An Employer Created Disability, or, The Self Licking Ice Cream Cone

A case out of South Dakota shows how encompassing the Americans with Disabilities Act has become under the new amendments. Specifically, this case is an example of an employer using its progressive discipline policy and actually creating a disability that it is then charged with accommodating.

The plaintiff, a K-12 art teacher, was assigned additional duties teaching a remedial class for which she did not feel qualified. After she complained, the school district began monitoring her teaching performance and identified areas of concern where her supervisor expected performance improvement. Her supervisor routinely monitored her classes and placed her on a formal “plan of assistance” requiring her to improve performance in certain areas  by a specific deadline.

Allegedly as a result of this supervision, plaintiff developed anxiety symptoms, depression, weight loss, and sleep pattern deficits. The plaintiff’s physician sent a letter to the school administration requesting some 13 changes in her work environment, including cutting off the observations of her classes, having an “impartial” representative at any meeting that she had with her supervisor, tentative breaks whenever the plaintiff felt necessary and providing coverage available at no notice so that plaintiff could leave whenever she felt overwhelmed by her work environment. The school district responded with a letter agreeing to provide some of these accommodations rejecting some and requesting clarification. The parties exchanged letters again regarding clarification on the accommodations, but the matter went no further after the district's last letter went unanswered. Ultimately, the school district failed to renew the plaintiff’s contract. She had taken a medical leave of absence several months earlier.

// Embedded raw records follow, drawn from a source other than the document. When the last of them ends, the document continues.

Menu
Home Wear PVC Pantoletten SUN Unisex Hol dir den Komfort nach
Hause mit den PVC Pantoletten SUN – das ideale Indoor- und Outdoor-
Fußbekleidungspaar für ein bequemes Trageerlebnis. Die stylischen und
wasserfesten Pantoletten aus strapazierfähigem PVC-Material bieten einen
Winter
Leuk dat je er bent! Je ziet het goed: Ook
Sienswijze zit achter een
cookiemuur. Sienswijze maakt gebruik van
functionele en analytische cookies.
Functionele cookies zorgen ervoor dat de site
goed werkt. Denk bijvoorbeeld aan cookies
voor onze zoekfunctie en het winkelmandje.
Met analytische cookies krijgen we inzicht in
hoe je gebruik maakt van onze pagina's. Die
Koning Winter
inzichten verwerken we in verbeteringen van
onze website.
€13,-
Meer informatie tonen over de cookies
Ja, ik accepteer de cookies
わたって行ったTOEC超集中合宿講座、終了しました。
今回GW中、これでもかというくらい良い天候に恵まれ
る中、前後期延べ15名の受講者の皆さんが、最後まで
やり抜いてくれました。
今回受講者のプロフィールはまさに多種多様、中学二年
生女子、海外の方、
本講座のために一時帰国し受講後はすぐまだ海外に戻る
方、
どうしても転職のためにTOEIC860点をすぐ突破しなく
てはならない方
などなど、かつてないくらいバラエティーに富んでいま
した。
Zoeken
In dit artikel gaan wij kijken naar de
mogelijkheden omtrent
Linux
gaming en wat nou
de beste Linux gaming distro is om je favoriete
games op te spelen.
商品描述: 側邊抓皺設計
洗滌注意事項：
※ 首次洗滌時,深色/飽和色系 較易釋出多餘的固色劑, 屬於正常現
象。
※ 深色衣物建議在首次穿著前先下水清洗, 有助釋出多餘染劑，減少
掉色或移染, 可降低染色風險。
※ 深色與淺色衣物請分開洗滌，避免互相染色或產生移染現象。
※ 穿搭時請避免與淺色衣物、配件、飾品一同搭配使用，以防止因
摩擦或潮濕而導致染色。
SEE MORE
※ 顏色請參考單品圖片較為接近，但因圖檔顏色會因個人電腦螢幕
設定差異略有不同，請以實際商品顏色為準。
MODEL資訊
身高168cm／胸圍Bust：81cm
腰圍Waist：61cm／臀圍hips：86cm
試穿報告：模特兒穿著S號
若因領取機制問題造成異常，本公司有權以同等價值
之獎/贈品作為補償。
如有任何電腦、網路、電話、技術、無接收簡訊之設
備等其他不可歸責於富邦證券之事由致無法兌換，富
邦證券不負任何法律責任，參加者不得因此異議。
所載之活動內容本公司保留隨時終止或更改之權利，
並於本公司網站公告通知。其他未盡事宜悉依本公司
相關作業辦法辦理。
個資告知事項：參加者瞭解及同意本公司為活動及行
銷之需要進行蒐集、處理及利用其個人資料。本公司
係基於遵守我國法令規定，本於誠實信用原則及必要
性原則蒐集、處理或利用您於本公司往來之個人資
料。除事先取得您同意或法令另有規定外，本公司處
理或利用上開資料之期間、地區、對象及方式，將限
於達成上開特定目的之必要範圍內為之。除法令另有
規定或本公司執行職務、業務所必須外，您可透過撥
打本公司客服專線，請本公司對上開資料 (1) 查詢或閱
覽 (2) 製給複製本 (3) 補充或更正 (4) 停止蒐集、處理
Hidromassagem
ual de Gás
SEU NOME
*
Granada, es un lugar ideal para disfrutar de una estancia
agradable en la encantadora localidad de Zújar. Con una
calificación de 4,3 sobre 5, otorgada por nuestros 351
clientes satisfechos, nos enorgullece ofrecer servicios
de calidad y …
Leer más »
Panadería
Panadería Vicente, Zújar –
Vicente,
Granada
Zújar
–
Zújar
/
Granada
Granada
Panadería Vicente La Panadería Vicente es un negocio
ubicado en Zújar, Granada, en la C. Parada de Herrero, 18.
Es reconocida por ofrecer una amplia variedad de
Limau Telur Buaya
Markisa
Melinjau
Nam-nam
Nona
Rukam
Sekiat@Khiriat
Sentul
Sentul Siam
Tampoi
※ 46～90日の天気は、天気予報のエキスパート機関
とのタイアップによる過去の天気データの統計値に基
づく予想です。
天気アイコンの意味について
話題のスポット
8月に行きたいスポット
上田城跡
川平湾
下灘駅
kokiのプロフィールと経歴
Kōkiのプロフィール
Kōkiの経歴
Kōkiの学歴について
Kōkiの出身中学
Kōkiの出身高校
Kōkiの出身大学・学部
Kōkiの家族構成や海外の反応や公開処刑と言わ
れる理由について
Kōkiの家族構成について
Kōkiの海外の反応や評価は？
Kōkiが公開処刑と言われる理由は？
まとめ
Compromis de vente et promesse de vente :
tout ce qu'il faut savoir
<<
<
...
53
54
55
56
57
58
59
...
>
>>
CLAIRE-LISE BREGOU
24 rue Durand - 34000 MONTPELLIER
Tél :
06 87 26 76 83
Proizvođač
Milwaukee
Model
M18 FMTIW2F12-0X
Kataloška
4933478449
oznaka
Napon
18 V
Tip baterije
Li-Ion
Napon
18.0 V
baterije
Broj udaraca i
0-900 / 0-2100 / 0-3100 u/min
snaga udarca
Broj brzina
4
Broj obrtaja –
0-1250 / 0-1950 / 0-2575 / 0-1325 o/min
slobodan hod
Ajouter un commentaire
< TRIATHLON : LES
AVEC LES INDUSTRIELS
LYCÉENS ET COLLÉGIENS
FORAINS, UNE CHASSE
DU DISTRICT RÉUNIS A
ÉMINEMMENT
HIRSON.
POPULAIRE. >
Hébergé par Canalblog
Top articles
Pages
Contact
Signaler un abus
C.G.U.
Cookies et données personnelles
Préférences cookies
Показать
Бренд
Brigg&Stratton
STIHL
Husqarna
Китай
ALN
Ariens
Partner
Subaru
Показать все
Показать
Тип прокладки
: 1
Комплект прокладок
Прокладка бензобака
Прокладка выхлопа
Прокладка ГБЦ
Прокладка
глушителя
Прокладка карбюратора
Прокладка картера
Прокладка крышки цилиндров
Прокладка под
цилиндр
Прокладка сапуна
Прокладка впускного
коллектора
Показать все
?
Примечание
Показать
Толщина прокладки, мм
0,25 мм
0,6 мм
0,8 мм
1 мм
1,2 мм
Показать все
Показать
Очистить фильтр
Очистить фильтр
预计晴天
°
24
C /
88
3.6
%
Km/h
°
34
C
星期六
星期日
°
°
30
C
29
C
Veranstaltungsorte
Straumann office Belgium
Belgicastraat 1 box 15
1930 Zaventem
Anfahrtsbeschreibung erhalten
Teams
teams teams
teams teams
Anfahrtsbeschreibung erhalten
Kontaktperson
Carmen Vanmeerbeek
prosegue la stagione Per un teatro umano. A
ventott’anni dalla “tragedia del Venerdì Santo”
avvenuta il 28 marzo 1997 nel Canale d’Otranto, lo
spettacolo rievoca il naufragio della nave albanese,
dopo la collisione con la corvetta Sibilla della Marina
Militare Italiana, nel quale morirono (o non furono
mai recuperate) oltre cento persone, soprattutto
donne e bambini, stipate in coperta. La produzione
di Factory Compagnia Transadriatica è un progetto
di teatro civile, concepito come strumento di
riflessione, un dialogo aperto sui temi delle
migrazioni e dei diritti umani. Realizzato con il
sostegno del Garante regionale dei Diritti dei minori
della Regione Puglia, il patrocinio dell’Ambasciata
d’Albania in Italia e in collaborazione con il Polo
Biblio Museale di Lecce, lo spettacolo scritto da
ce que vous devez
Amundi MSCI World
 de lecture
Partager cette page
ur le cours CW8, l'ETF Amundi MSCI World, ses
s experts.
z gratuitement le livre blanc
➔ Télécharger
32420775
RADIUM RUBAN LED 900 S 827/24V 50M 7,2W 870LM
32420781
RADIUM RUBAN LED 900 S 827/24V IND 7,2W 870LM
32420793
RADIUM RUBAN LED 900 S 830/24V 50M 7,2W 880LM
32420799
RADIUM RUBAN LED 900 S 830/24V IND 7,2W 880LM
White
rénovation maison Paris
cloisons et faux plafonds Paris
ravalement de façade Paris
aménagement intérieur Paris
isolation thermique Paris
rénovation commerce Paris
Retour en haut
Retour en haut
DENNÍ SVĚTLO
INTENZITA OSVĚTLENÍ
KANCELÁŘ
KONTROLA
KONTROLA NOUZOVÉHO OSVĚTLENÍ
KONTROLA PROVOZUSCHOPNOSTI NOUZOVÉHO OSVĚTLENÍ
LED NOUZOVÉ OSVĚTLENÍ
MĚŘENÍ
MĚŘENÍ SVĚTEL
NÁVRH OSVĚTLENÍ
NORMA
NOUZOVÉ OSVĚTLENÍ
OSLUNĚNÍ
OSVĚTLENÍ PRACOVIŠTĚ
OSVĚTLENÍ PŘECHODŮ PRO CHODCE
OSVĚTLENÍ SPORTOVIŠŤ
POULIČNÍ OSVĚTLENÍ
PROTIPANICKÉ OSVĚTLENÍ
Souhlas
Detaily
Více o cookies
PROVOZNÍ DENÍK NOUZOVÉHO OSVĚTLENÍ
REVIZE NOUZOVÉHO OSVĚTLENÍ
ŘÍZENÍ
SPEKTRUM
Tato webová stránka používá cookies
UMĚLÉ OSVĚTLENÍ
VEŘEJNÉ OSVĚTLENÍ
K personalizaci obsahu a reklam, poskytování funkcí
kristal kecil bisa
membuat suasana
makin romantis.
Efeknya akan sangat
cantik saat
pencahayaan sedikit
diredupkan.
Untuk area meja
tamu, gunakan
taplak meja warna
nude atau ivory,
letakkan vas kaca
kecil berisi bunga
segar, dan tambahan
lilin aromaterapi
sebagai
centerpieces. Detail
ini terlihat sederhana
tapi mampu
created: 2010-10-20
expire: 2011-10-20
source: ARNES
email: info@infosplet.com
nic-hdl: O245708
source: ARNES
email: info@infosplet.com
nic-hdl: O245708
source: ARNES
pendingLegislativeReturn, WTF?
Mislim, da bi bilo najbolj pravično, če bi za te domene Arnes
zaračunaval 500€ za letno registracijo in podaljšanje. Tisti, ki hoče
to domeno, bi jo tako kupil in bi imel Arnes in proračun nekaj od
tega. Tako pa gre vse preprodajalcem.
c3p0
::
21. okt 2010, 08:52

The district court determined that plaintiff had a disability given the physical and psychological reaction she had to the employer's progressive discipline system. The court then determined that the school district, although it had some interaction with plaintiff, did not make  a "good faith" effort to resolve plaintiff’s request for an accommodation. The facts on this are, quite frankly, disturbing for employers. Plaintiff specifically failed to respond to the school district’s last letter, and the school district argued that plaintiff simply shut down the discussion, obviating any finding of liability on the part of the school district. But the court noted that the school district, via plaintiff’s supervisor, advised her at almost the same time it sent the last letter that it was recommending that her contract not be renewed. Given that this recommendation was pending, and plaintiff knew about it, the court surmised that plaintiff and a jury could conclude that this school district was not acting in good faith.

The court leaves a lot out of its discussion  - I suggest that the nonrenewal letter timing was mandated by district procedures and that it could not have provided a basis for a reasonable plaintiff to refuse to participate in the interactive process any further.  There was a full school board hearing that had to take place before plaintiff's contract could be terminated, so the non-renewal letter was more of a preliminary procedural step rather than a final adjudication.  But all this was lost on the court.

So what this case stands for is that an employer can undertake a good faith disciplinary process, and find itself saddled with an ADA claim as a result of its efforts, and then have the plaintiff unilaterally close off the interactive process as the employer moves through its disciplinary process requirements. I would think at some point that the plaintiff has to bear some responsibility for keeping her job. For whatever reason, the South Dakota court skewed what should have been a fairly straightforward determination far too much in the Plaintiff’s direction and favor.